Duroy l'ouvrit et lut:
«Rendez-vous tantôt, cinq heures, rue de Constantinople, 127. Tu te feras ouvrir l'appartement loué par Mme Duroy.
«Clo t'embrasse.»
À cinq heures précises, il entrait chez le concierge d'une grande maison meublée et demandait:
– C'est ici que Mme Duroy a loué un appartement?
– Oui, monsieur.
– Voulez-vous m'y conduire, s'il vous plaît.
L'homme, habitué sans doute aux situations délicates où la prudence est nécessaire, le regardait dans les yeux, puis, choisissant dans la longue file de clefs:
– Vous êtes bien M. Duroy?
– Mais oui, parfaitement.
Et il ouvrit un petit logement composé de deux pièces et situé au rez-de-chaussée, en face de la loge.
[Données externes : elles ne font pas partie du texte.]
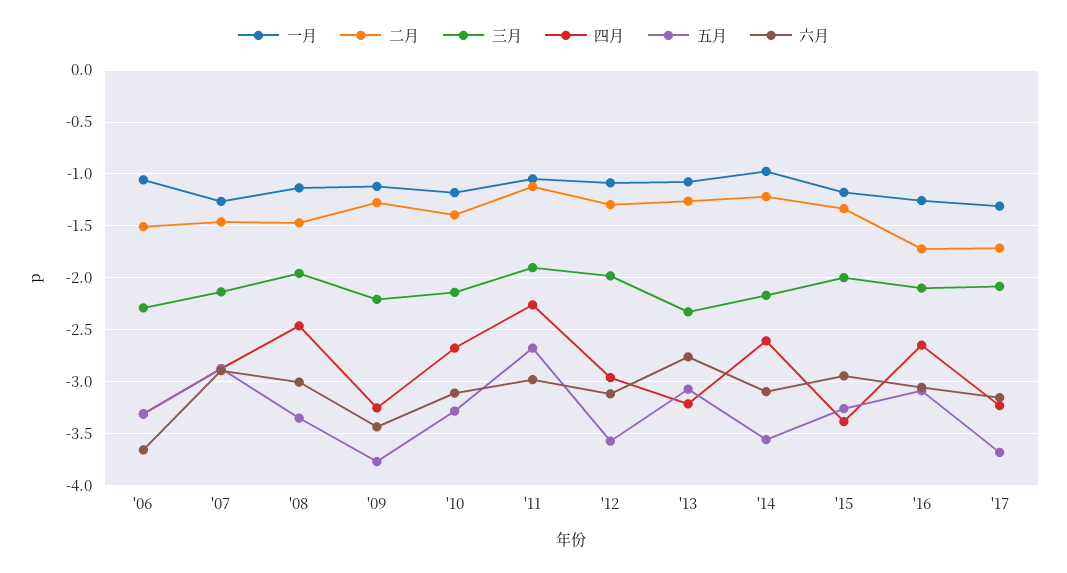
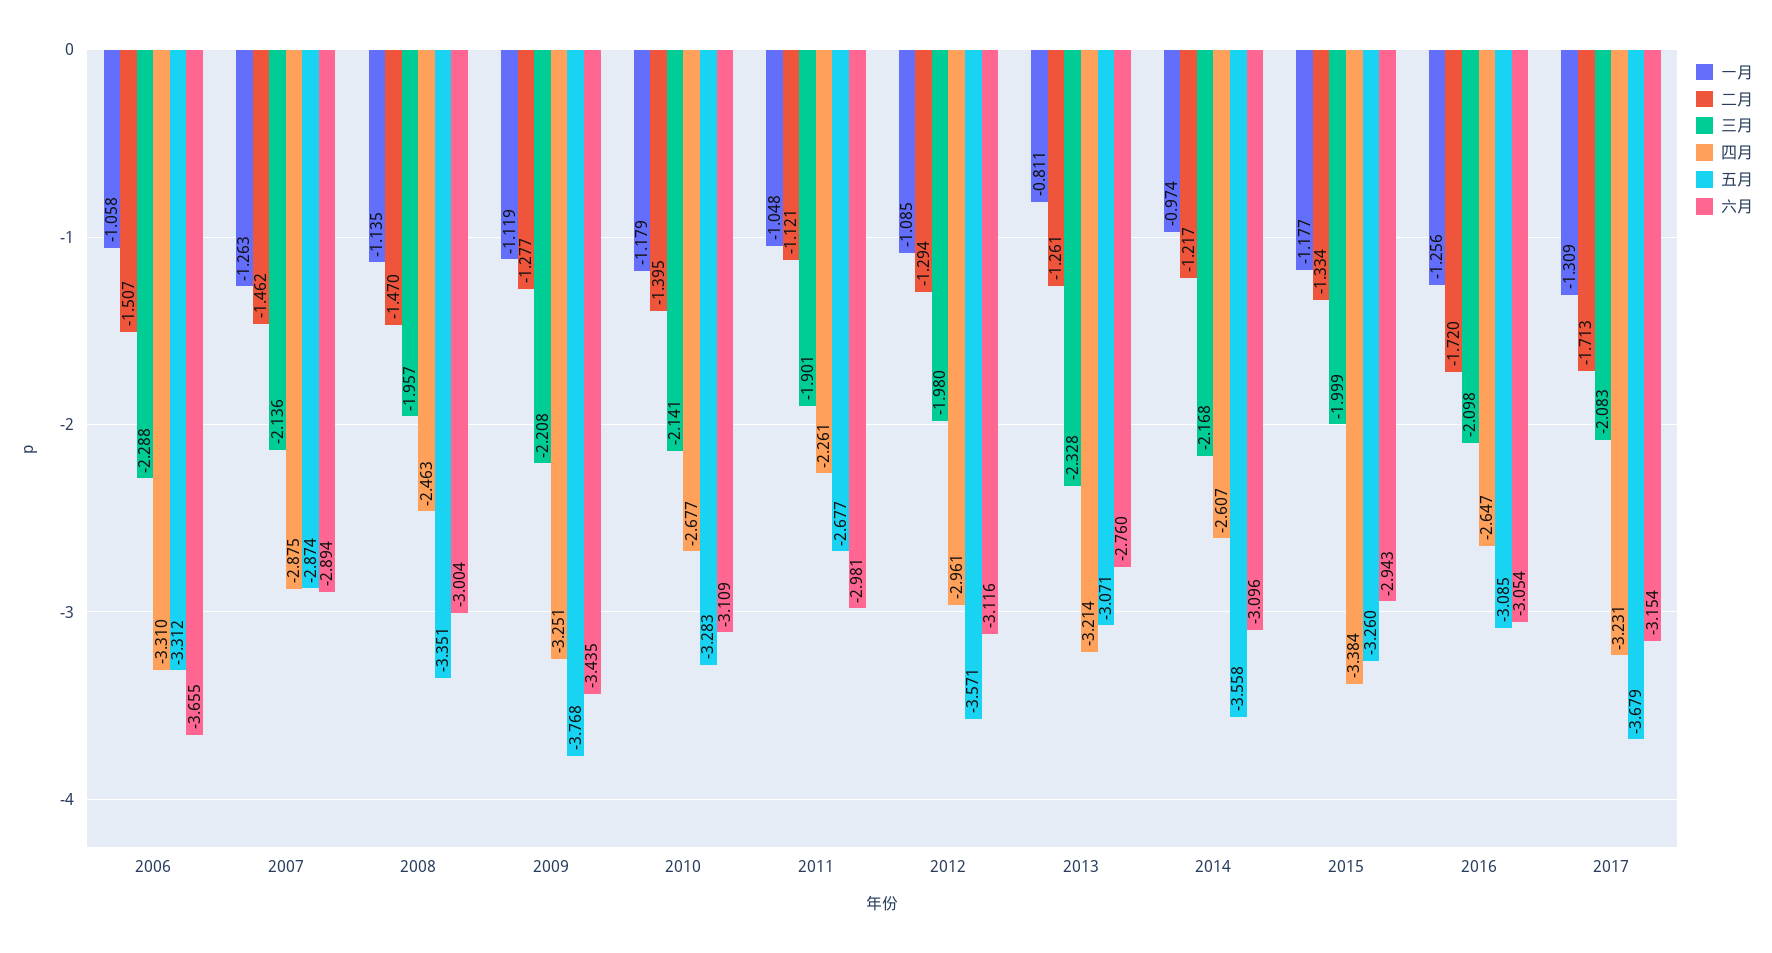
一月, '13: -1.1 -> -0.811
Le salon, tapissé de papier ramagé, assez frais, possédait un meuble d'acajou recouvert en reps verdâtre à dessins jaunes, et un maigre tapis à fleurs, si mince que le pied sentait le bois par-dessous.
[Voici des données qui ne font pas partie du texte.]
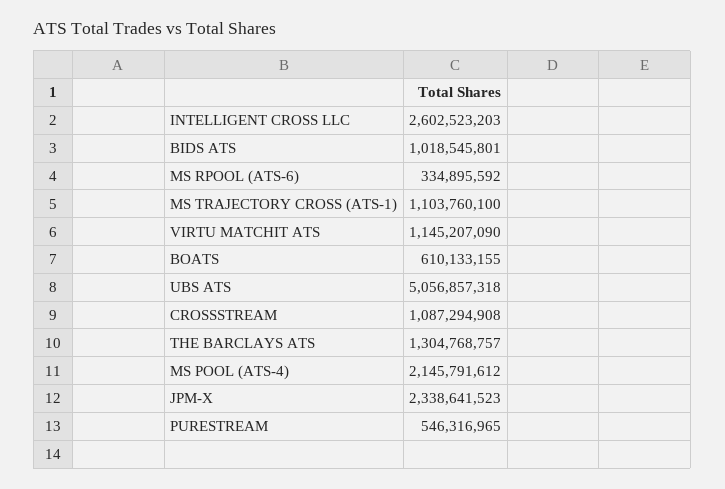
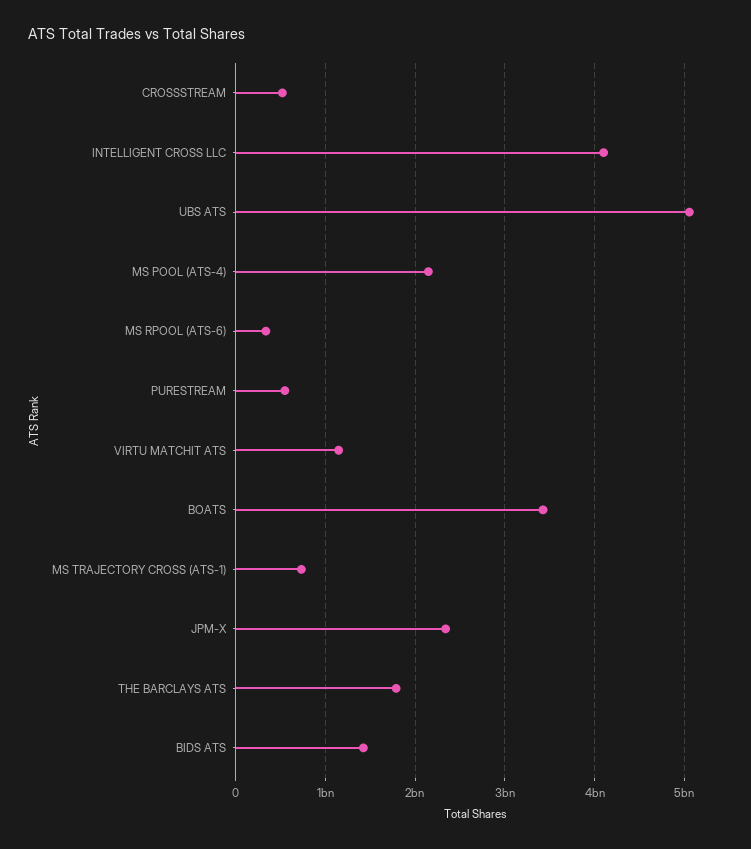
INTELLIGENT CROSS LLC: 2602523203 -> 4100000000
BIDS ATS: 1018545801 -> 1400000000
MS TRAJECTORY CROSS (ATS-1): 1103760100 -> 700000000
BOATS: 610133155 -> 3400000000
CROSSSTREAM: 1087294908 -> 500000000
THE BARCLAYS ATS: 1304768757 -> 1800000000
La chambre à coucher était si exiguë que le lit l'emplissait aux trois quarts. Il tenait le fond, allant d'un mur à l'autre, un grand lit de maison meublée, enveloppé de rideaux bleus et lourds, également en reps, et écrasé sous un édredon de soie rouge maculé de taches suspectes.
Duroy, inquiet et mécontent, pensait: «Ça va me coûter un argent fou, ce logis-là. Il va falloir que j'emprunte encore. C'est idiot, ce qu'elle a fait.»
La porte s'ouvrit, et Clotilde se précipita en coup de vent, avec un grand bruit de robe, les bras ouverts. Elle était enchantée:
– Est-ce gentil, dis, est-ce gentil? Et pas à monter, c'est sur la rue, au rez-de-chaussée! On peut entrer et sortir par la fenêtre sans que le concierge vous voie. Comme nous nous aimerons, là dedans!
Il l'embrassait froidement, n'osant faire la question qui lui venait aux lèvres.
Elle avait posé un gros paquet sur le guéridon, au milieu de la pièce. Elle l'ouvrit et en tira un savon, une bouteille d'eau de Lubin, une éponge, une boîte d'épingles à cheveux, un tire-bouchon et un petit fer à friser pour rajuster les mèches de son front qu'elle défaisait toutes les fois.
Et elle joua à l'installation, cherchant la place de chaque chose, s'amusant énormément.
Elle parlait tout en ouvrant les tiroirs:
– Il faudra que j'apporte un peu de linge, pour pouvoir en changer à l'occasion. Ce sera très commode. Si je reçois une averse, par hasard, en faisant des courses, je viendrai me sécher ici. Nous aurons chacun notre clef, outre celle laissée dans la loge pour le cas où nous oublierions les nôtres. J'ai loué pour trois mois, à ton nom, bien entendu, puisque je ne pouvais donner le mien.
Alors il demanda:
– Tu me diras quand il faudra payer?
Elle répondit simplement:
– Mais c'est payé, mon chéri!
Il reprit:
– Alors, c'est à toi que je le dois?
– Mais non, mon chat, ça ne te regarde pas, c'est moi qui veux faire cette petite folie.
Il eut l'air de se fâcher:
– Ah! mais non, par exemple. Je ne le permettrai point.
Elle vint à lui suppliante, et, posant les mains sur ses épaules:
– Je t'en prie, Georges, ça me fera tant de plaisir, tant de plaisir que ce soit à moi, notre nid, rien qu'à moi! Ça ne peut pas te froisser? En quoi? Je voudrais apporter ça dans notre amour. Dis que tu veux bien, mon petit Géo, dis que tu veux bien?..
Elle l'implorait du regard, de la lèvre, de tout son être.
Il se fit prier, refusant avec des mines irritées, puis il céda, trouvant cela juste, au fond.
Et quand elle fut partie, il murmura, en se frottant les mains et sans chercher dans les replis de son cœur d'où lui venait, ce jour-là, cette opinion: «Elle est gentille, tout de même.»